取材を受ける濵口さん一家には大きな負担となっているはずです。一家のペースで、撮影を続けていきたいと考えています。
取材半分、遊び半分
取材スタッフは、福嶋カメラマンとディレクター(筆者)の2人体制。賀久くんの楽しみは、取材後の定番となった我々とのテレビゲーム対戦です。
実は賀久くんの手には生まれつき変形があり、指先を使った細かな動きが苦手です。月に1回、リハビリ施設にも通っていますが、日常生活では…テレビゲームのコントローラーを操作する際の細かな動きが、手指の“リハビリ”になるそうです。
YouTubeでも【ゲームが良い薬に!?】と題した番組を配信。ゲームで遊びながら、リハビリする様子を紹介しました。
「リハビリのためならしょうがない…」という大義名分もあり、我々スタッフも本気のゲーム対決をしています。
(ゲームが苦手な福嶋カメラマンは、賀久くんに勝つため、ゲーム機も購入しました)

賀久くんに寄り添った配信を…
今はまだ両親と相談して、配信を進めていますが、いずれは賀久くんと直接相談して、取材内容を決めたいと考えています。

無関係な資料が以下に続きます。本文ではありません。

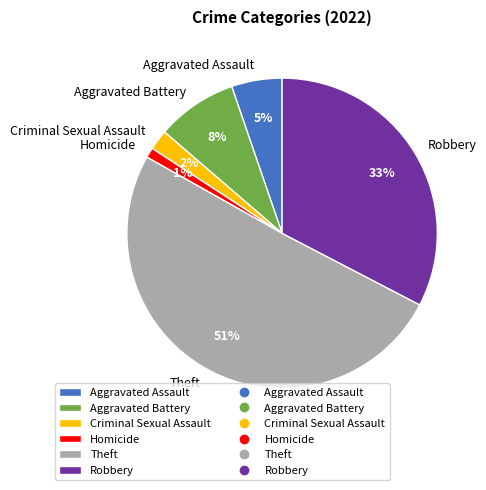

How many segments does this pie chart have?

6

また「取材を受けたくない」と言われた場合、賀久くんの意見に従います。
これまでの取材で、濵口さん一家からは温かい言葉もいただきました。
両親のブログを紹介します。
『息子と一緒に外に出た際、メディアに出る前は
「なに、あの子」「気持ち悪い」「なんか変」といった言葉を何度も耳にしてきましたが……
YouTube配信がスタートしてからは「がく君?」「YouTube見てるよ」
「会えて嬉しい!」といった声を掛けていただける事の方が多くなり私達家族は、とても救われています。
大袈裟に言うと生きやすくなりました。
もちろんメディアに出る事によって、こうして良い事ばかりではなく、色んなご意見も届きます。
目を伏せたくなるような言葉にも向き合わなくてはならない時もあります。
ですが、それ以上に何倍・何十倍もの応援のお言葉や優しさ・思いやりのこもった励ましの声もいただいています。』(一部抜粋)

「生きやすくなった」という言葉が、取材スタッフの活力です。濵口さん一家に寄せられる心無い言葉も一緒に受け止め、考えていく覚悟です。